We are already offering the written parts of SQE2 in Welsh. By 2024, every part of the assessment will be available to take in Welsh. We will be working closely with Welsh speakers to make sure we get this right.
Evaluating the SQE
We have a 10-year programme of evaluation to assess whether the SQE delivers on the promised benefits. The first phase of that begins this October as we send out a survey to firms, candidates and training providers – we want to hear your views, so we can understand how you have found the SQE so far.
This includes looking at how the training market is developing. There are some good initial signs, with a wide range of options. Even with exam fees, many are significantly more affordable than the LPC route.
We will share the results of this review next year, while we will also be publishing the first annual report on the assessments.
A big advantage of the SQE is the creation of a consistent, richer data set, helping us to identify issues and trends. Data could also help inform the choices of candidates and employers.
We plan to start publishing data by the end of 2023. It is not straightforward and we have a lot of work still do – for instance, nothing can be published that could identify individuals – while also making sure data is as robust and useful as possible.
A leading international legal centre
In conclusion, this is an important change and it is vital we get it right. We have made a positive start, but it is only a start. In my view, rigorous evaluation is key so we can understand what’s working and what’s not.
We need to focus on that attainment gap for minority ethnic groups and what can be done to help. There is a more positive picture when it comes to social background and I have been heartened to see that the first-ever solicitor apprentices have performed really well.
However, it will be some time before we know whether the SQE is truly helping increase social mobility into the profession.

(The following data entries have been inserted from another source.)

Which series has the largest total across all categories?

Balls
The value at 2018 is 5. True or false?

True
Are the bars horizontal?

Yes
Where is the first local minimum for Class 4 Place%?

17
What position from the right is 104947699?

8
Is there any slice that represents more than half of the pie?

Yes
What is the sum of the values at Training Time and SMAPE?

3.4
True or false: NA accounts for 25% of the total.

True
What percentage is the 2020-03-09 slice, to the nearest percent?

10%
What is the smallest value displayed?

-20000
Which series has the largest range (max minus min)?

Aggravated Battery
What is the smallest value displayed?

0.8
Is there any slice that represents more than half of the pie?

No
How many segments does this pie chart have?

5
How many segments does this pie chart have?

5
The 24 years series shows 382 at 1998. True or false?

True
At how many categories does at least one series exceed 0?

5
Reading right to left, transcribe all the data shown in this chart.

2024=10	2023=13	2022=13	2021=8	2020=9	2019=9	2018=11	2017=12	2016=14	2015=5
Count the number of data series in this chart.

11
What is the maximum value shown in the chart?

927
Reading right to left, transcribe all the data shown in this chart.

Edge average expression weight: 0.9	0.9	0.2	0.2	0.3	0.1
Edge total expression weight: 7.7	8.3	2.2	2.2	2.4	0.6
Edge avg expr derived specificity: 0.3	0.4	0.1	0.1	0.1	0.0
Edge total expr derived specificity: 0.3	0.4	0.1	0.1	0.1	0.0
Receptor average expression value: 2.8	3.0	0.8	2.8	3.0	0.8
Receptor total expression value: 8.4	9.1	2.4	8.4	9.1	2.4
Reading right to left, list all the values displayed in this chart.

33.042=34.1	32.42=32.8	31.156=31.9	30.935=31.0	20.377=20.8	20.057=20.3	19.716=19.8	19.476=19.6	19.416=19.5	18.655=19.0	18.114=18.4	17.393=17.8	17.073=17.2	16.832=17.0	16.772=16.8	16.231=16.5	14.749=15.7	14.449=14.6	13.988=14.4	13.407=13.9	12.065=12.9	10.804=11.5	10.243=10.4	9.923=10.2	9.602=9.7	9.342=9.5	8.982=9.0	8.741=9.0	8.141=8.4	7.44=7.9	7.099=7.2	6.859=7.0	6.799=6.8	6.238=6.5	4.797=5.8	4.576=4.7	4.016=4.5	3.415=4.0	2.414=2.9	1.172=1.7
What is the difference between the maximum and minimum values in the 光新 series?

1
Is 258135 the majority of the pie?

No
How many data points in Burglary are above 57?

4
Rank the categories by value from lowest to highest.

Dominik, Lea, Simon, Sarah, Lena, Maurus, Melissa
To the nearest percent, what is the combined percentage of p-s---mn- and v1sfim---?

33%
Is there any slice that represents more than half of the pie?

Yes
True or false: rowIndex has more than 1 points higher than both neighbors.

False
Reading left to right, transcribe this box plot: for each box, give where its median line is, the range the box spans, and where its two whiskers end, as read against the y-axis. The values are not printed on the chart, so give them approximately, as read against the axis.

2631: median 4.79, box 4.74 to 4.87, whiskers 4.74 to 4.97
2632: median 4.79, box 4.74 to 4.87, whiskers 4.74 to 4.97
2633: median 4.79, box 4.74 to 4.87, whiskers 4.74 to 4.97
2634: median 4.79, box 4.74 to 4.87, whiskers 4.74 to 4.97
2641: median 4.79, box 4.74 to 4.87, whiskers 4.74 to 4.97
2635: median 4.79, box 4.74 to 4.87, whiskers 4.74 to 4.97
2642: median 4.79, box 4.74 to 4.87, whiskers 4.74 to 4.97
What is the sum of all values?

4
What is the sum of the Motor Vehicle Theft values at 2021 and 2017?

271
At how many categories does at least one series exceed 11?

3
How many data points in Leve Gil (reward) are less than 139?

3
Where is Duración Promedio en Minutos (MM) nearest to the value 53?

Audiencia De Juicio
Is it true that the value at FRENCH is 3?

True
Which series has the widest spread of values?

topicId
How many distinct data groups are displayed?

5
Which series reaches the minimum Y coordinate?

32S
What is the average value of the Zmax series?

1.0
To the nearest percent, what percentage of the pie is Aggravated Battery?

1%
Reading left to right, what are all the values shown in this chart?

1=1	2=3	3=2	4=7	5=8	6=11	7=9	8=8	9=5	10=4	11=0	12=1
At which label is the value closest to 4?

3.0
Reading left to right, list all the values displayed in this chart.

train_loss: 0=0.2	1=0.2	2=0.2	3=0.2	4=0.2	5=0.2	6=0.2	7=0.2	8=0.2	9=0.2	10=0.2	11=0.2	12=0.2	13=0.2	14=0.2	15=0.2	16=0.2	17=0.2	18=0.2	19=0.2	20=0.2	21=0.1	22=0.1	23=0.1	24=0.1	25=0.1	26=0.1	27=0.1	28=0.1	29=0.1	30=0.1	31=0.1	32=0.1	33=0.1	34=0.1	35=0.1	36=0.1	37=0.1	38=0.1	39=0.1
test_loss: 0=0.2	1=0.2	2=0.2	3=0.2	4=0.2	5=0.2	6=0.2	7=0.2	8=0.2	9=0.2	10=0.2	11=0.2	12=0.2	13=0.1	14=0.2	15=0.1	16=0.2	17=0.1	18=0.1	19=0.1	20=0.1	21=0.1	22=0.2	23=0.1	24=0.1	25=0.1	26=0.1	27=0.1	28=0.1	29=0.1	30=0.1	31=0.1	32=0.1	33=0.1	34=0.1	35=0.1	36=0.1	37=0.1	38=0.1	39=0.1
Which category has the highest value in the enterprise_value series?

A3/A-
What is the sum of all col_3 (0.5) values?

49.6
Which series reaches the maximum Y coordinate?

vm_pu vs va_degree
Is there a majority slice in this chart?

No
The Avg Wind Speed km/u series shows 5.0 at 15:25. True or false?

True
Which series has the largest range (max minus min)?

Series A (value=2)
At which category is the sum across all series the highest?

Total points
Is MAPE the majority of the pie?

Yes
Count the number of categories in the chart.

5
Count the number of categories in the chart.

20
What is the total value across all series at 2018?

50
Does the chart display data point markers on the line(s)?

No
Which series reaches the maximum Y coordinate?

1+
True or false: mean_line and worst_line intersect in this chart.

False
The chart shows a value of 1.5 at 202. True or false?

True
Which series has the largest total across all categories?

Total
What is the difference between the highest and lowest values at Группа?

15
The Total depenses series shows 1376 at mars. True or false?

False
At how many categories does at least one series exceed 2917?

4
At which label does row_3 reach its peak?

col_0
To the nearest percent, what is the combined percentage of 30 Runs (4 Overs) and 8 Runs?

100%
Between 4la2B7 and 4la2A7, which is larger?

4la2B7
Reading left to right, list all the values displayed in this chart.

What about qualifying work experience? I have heard positive feedback on the more flexible approach. Candidates like the opportunities to earn as they learn, while some firms and in-house teams, which could not commit to training contracts, see opportunities around recruiting and promoting staff. But is this a general trend?
Finally, we must not forget the international dimension to this. UK plc has a big challenge kickstarting its economy, post-Brexit and hopefully post-Covid. We need to remain as competitive and outward looking as possible.
The UK is the leading international legal centre, home to excellent lawyers and world-leading firms, but maintaining that status is not a given. The SQE – as a world class, modern, robust assessment – should help to further bolster that reputation in the years to come.